Five years ago, mentioning ‘mindfulness’ would have got you a bunch of blank looks from almost any room you walked into. Now everyone knows about the basic benefits of stopping to focus on the ‘now’, but can it help you do more than just calm down and smell the roses? Almost certainly. That’s why Silicon Valley CEOs, boundary-pushing biohackers and even elite athletes are experimenting with better ways to utilise mindfulness.
Here are three benefits of mindfulness you’ve (probably) never heard of – and how to utilise them with just a few minutes of practice a day.
Mindfulness helps you perform better under stress
You’ve probably heard of the benefits of good proprioception – a heightened awareness of your body’s position and movement in 3D space, which can make you better at everything from tightrope-walking to water polo – but less well-known is interoception, or an awareness of what’s going on inside your body, from hunger and thirst to your heart rate or stomach butterflies.
In a 2014 study, Olympic-level racers from the USA BMX team practiced a mindfulness programme to increase their interoceptive awareness. The results were impressive. Not only were they better equipped to handle stress in races, but fMRI imaging showed increased connectivity between the regions of the brain dedicated to self awareness and impulse control.
The simple version? They were more in tune with their bodily sensations and more intentional, while also less likely to flee from stressful situations or indulge in negative self-talk – equally useful whether you’re jumping off a ramp or about to walk into a job interview.
Mindfulness helps you be more critical
Fake news and dubious health and wellness advice is a problem that’s only getting worse. Exacerbated by ever-evolving tech, social media makes living in an echo chamber easy, while rapidly improving deepfakes make even video evidence suspect.
One thing that makes us super-susceptible to false information, though, is under our control – our cognitive biases, which prompt us to share information that supports our own worldview without thinking about it critically. How can mindfulness help?
Robert Wright, author of Why Buddhism Is True, argues that if you’re mindful at the moment you’re considering a click, you’ll notice that your urge to spread the news and the feeling of gratification you get from sharing stuff uncritically. By being more aware of these feelings, he argues, you’ll reflect on feelings that you might otherwise obey on reflex – helping you pick out facts from falsehoods before you spread the latter.
Mindfulness helps you work faster
If you’re reading this on one of forty tabs you’ve got open on your browser while simultaneously checking Twitter and Whatsapp… well, don’t stop yet, because that’s only one of the distractions you’re likely to contend with while you’re trying to be productive in a typical day, but it’s not the only one you have to contend with.

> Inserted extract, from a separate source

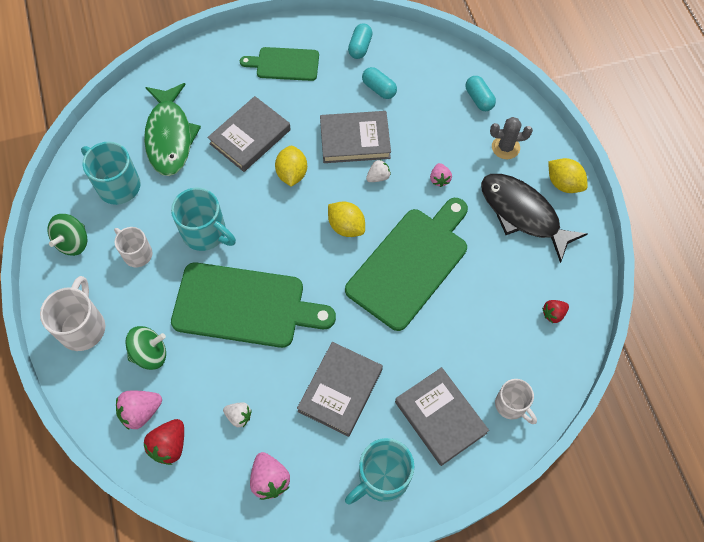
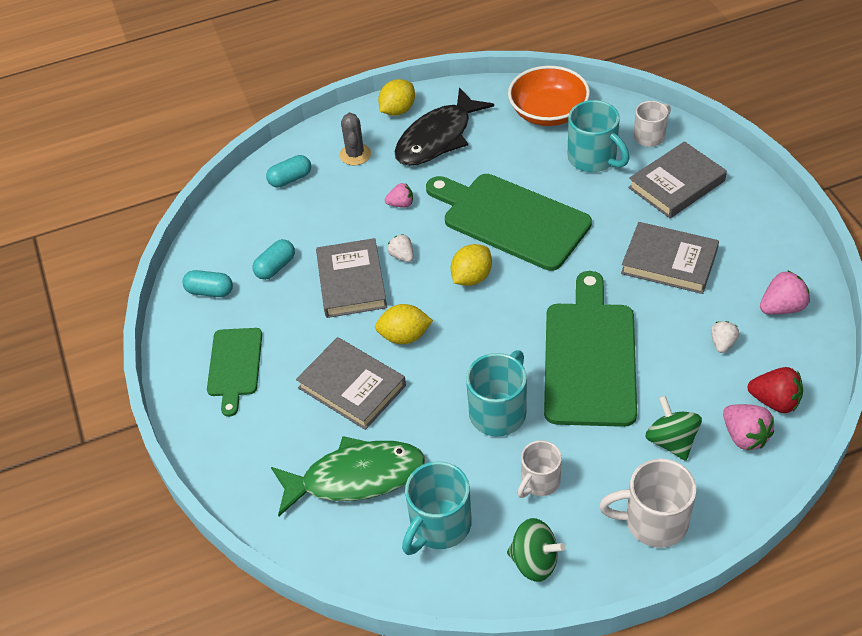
camera: 90 degrees left, 15 degrees down
(382, 477) = (750, 221): turquoise mug -> turquoise mug (593, 158)
(553, 314) = (548, 112): red strawberry -> orange bowl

Visual distractions, noise and feelings – heat, hunger, mild discomfort – can all distract you from tasks and according to a study from the University of California Irvine, it takes an average of 23 minutes and 15 seconds to get back on track once you’re distracted.
This is where mindfulness comes in: according to researchers from Harvard, brain cells use particular frequencies, or waves, to regulate the flow of information, much like radio stations broadcast at specific frequencies. One frequency, known as the alpha rhythm, is most active in the cells that process touch, sight and sound, where it helps to suppress irrelevant or distracting sensations. After eight weeks of mindfulness training, test subjects’ alpha rhythms were able to adapt much more quickly. The result? Less distractions and more work.
How to get started with mindfulness
There are dozens of apps, online resources and week-long retreats offering to teach you the intricacies of being more mindful, but mindfulness at its core is mostly about paying attention.
It’s something you can do anywhere, anytime, once you’ve got the basics down.
One of the simplest ways to start is the ‘walking meditation’, where you ditch headphones and screen-scrolling as you walk and pay attention to the sights, sounds and smells of things underneath your feet and all around you, aiming to notice half a dozen new things you’ve never seen before.
If your attention starts to wander, don’t worry – even Olympians had to start somewhere. Stick with it and the feeling of appreciating new sights, sounds and feelings – rather than letting them all just wash over you – will start you on the path to everything from keeping cool in high-pressure situations to knowing when your body is telling you to slow down to prevent injury.